3. Five percent of the current year’s Annual Fund-SHARE contributions will be taken equally from the World Fund and DDF to help fund operating expenses.

Currently, Annual Fund-SHARE contributions are split equally between the World Fund and DDF, with 5% of the total SHARE contributions being deducted only from the World Fund to help pay for operating expenses.

Beginning 1 July, all Annual Fund-SHARE contributions will first have 5% directed to operating expenses and the remaining will then be split equally between the World Fund and DDF. For example, a $100 contribution will generate $5 for operating expenses and the remaining $95 will be divided equally, with $47.50 for DDF and $47.50 for the World Fund.

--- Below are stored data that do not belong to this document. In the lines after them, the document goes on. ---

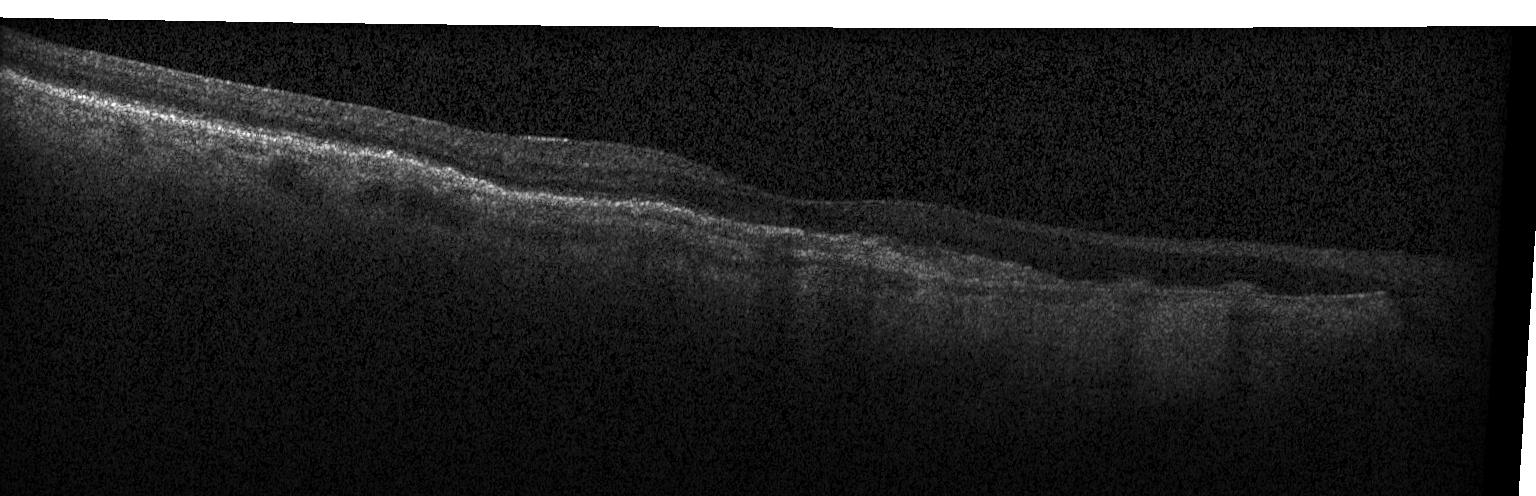 OCT line scan · macular scan.
Finding: choroidal neovascularization.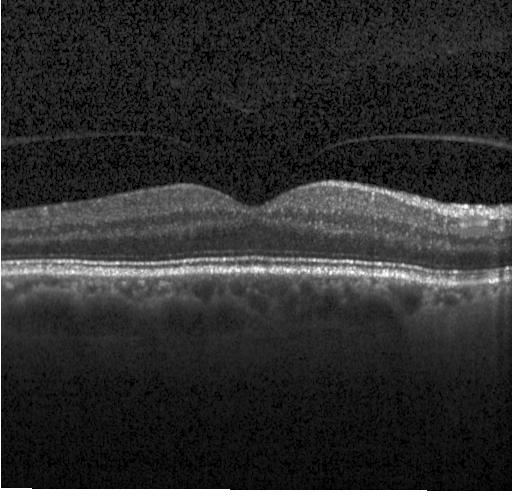

Retinal OCT cross-section.
This B-scan demonstrates no evidence of CNV, DME, or drusen.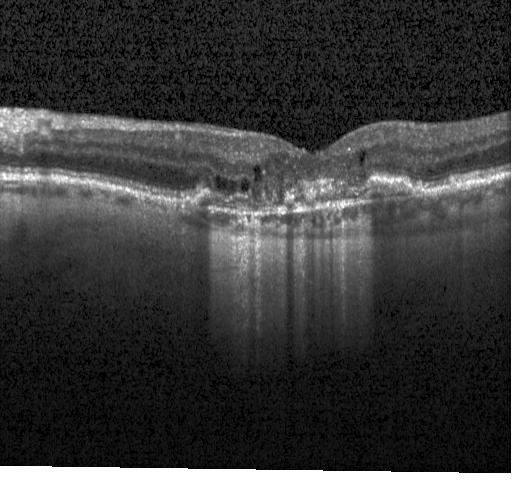
Retinal OCT cross-section — A choroidal neovascular membrane.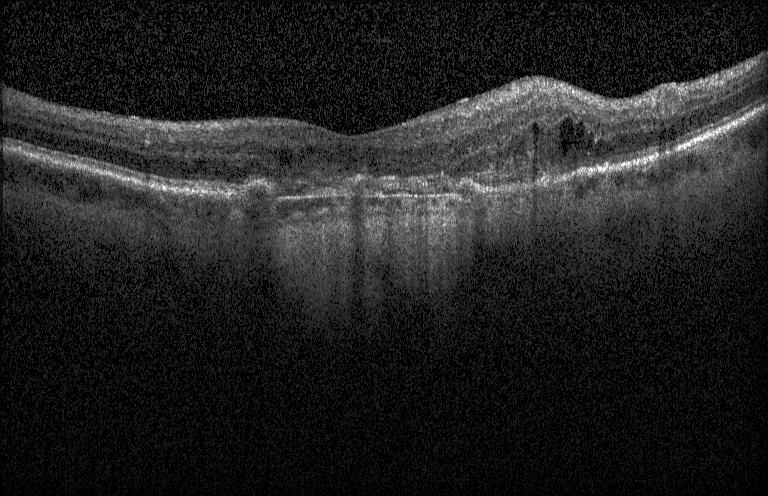
Retinal OCT cross-section, Heidelberg Spectralis OCT system
Impression: CNV.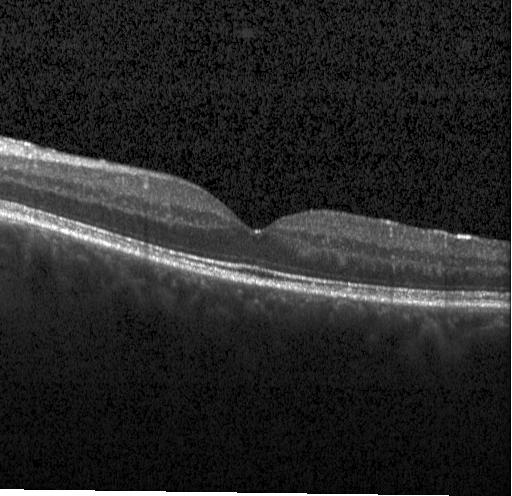

Macular OCT demonstrating no evidence of CNV, DME, or drusen.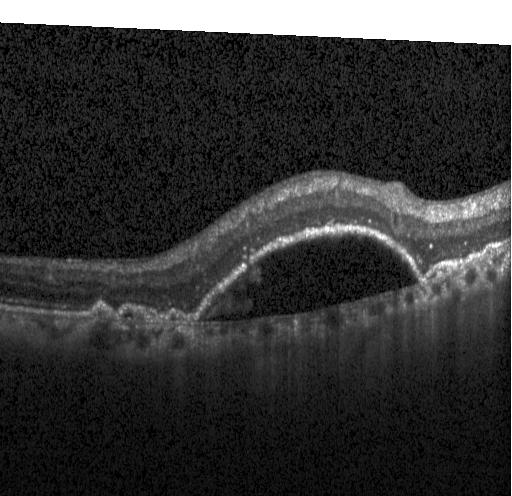 Retinal OCT B-scan; fovea-centered. Diagnosis: a choroidal neovascular membrane.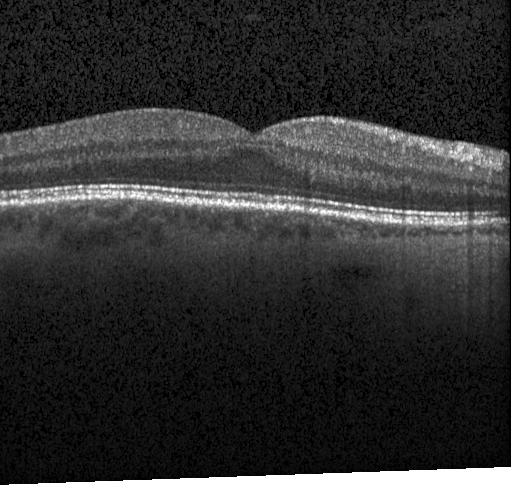 Optical coherence tomography B-scan
Finding: no evidence of CNV, DME, or drusen.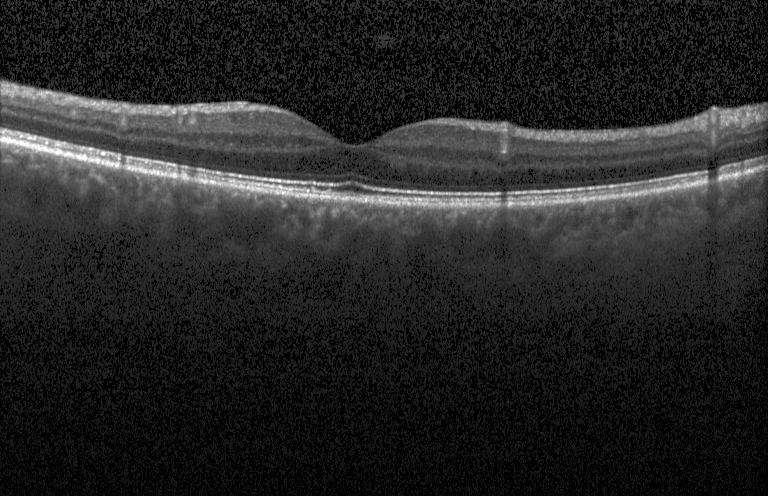 Finding: neither choroidal neovascularization, diabetic macular edema, nor drusen.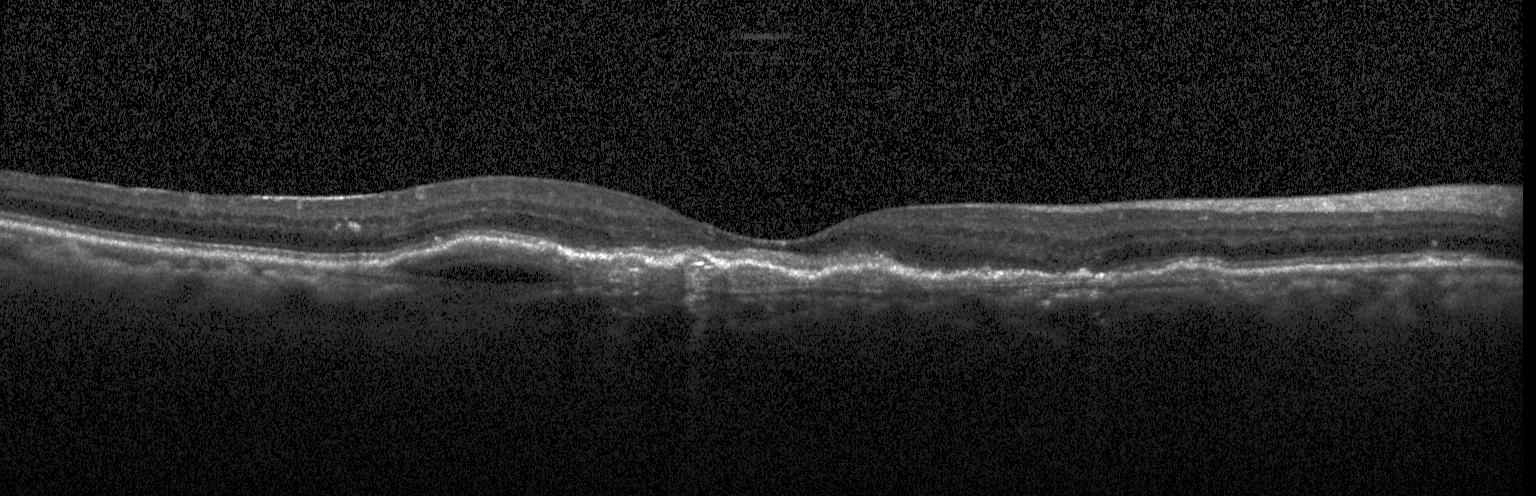 OCT finding: a choroidal neovascular membrane.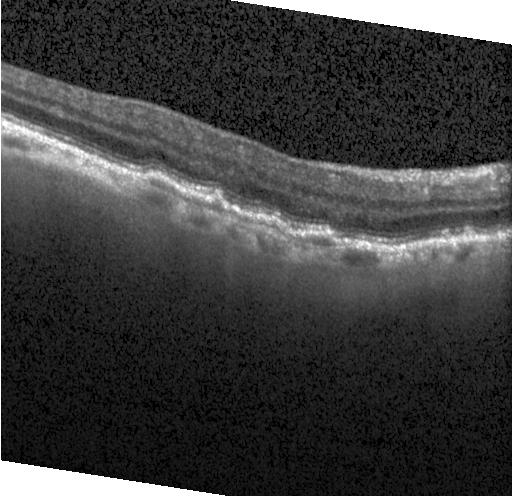 Assessment: CNV.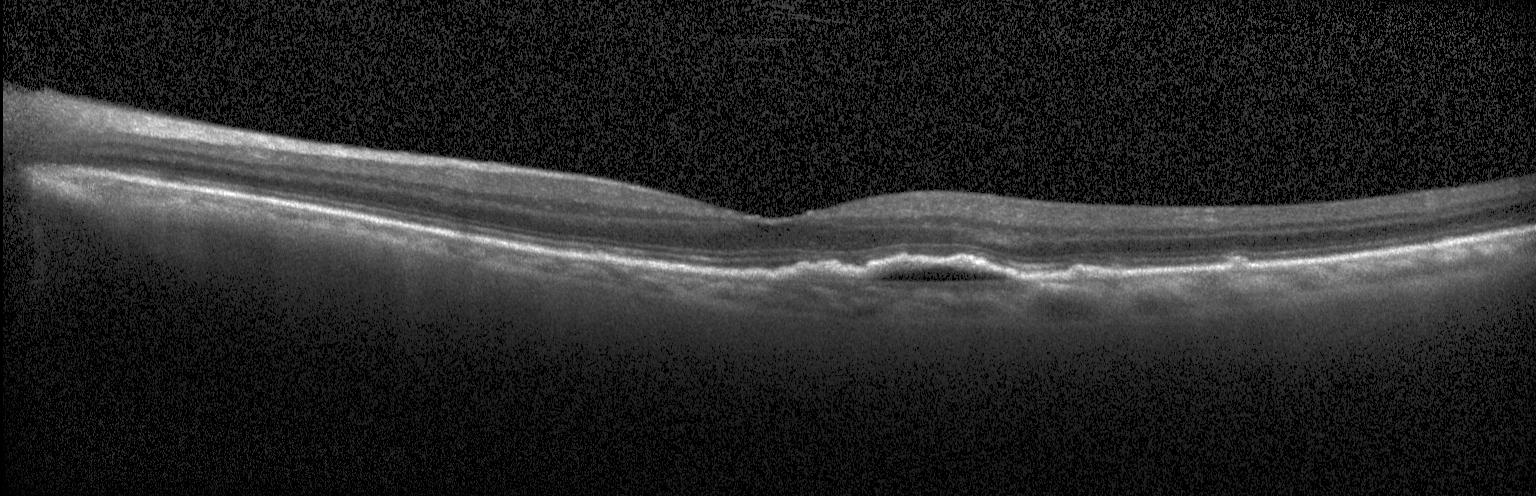 OCT B-scan
Diagnosis: choroidal neovascularization.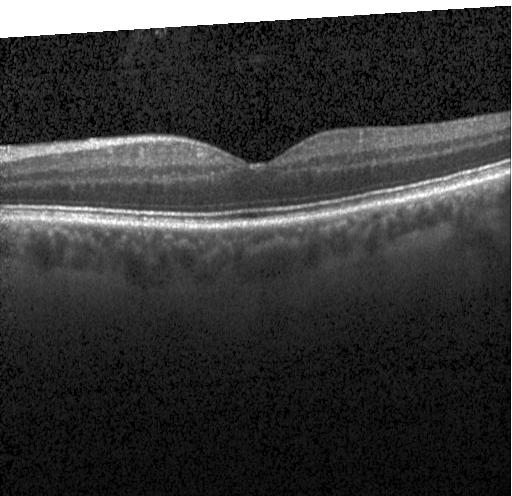

Dx: no choroidal neovascularization, no diabetic macular edema, and no drusen.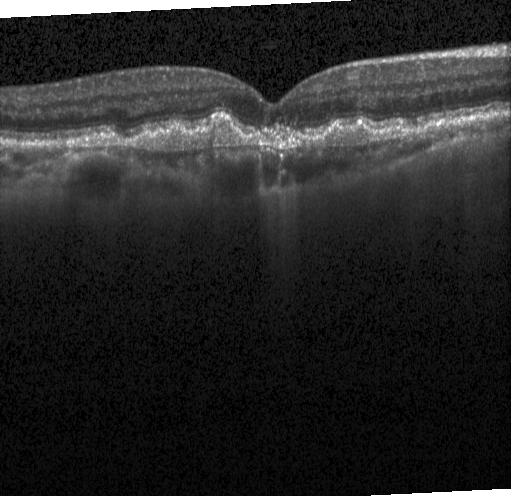

Retinal OCT cross-section showing a choroidal neovascular membrane.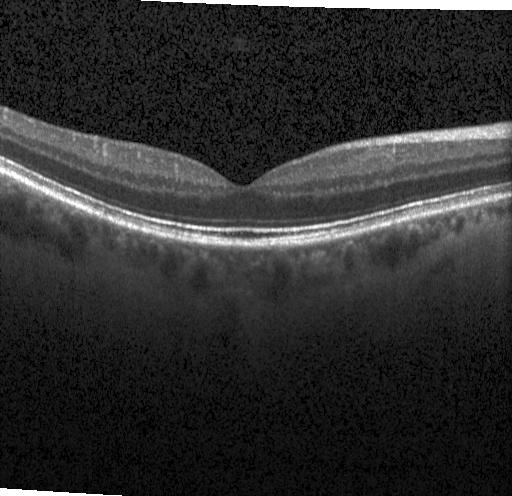
Heidelberg Spectralis; centered on the fovea; optical coherence tomography scan; spectral-domain optical coherence tomography — Assessment: no choroidal neovascularization, no diabetic macular edema, and no drusen.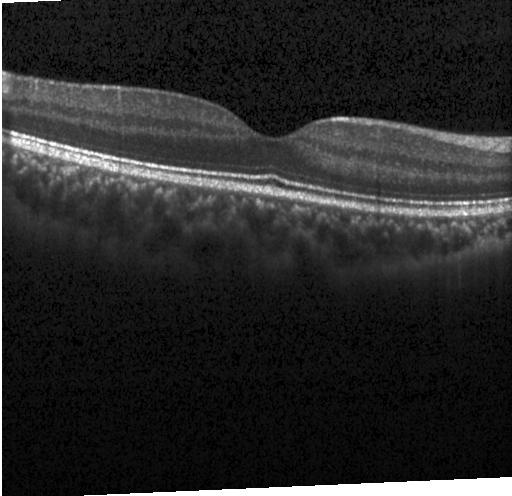
Acquired on a Heidelberg Spectralis. OCT line scan. SD-OCT. Fovea-centered.
Impression: no choroidal neovascularization, diabetic macular edema, or drusen.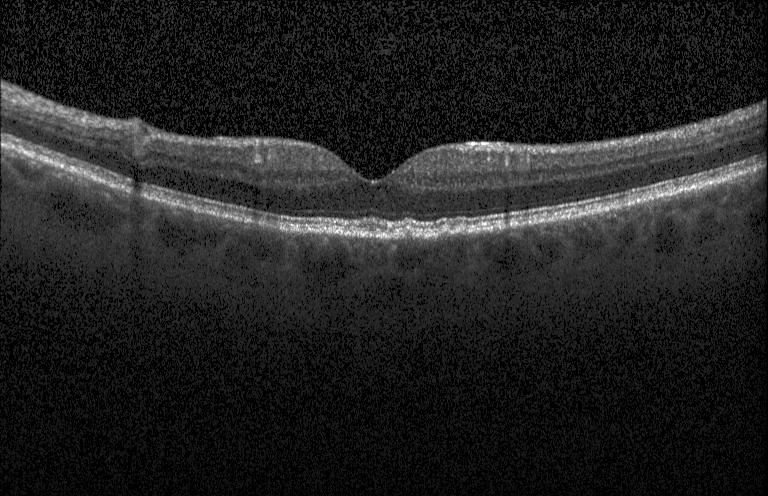 Retinal OCT cross-section — Finding: sub-RPE drusenoid deposits.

4. The ability to roll over unused DDF will be limited to five years. At the end of each Rotary year, DDF that has been held for more than five years will be applied at the district’s discretion to PolioPlus, area of focus Endowment funds, the general Endowment Fund (including the Rotary Peace Centers), the Disaster Response Fund, or the World Fund. The first DDF rollover redirection will take place 1 July 2026.

Annual Fund donors give with the expectation that their contributions will be used promptly to help communities, but the amount of rollover DDF each year remains high. On 1 July 2020, $48.8 million was carried into the current Rotary year. Let’s put these funds to use to increase the impact we make through our programs.

Starting on 1 July 2026, districts can choose how to apply any rollover funds remaining from 2020-21 as outlined above. If a district doesn’t advise the Foundation about how to direct those funds, the rollover DDF will automatically be directed to the World Fund.

Your Trustees have spent a considerable period of time deliberating these issues, and these policy changes are the result of careful thought and planning. Balancing financial resources with program demands is challenging for any nonprofit, and adjustments and difficult decisions are sometimes necessary to cope with the changing situation.

We’ll be hosting webinars in the coming weeks to talk about these changes in more detail. You’ll receive a separate email inviting you to those sessions. In the meantime, you can direct immediate questions to

Keeping our programs strong and growing relies heavily on the continued generosity of our members to the Annual Fund-SHARE. We are committed to careful stewardship and prudent investments that will provide more funding for grants and Foundation programs.

We appreciate your cooperation and understanding.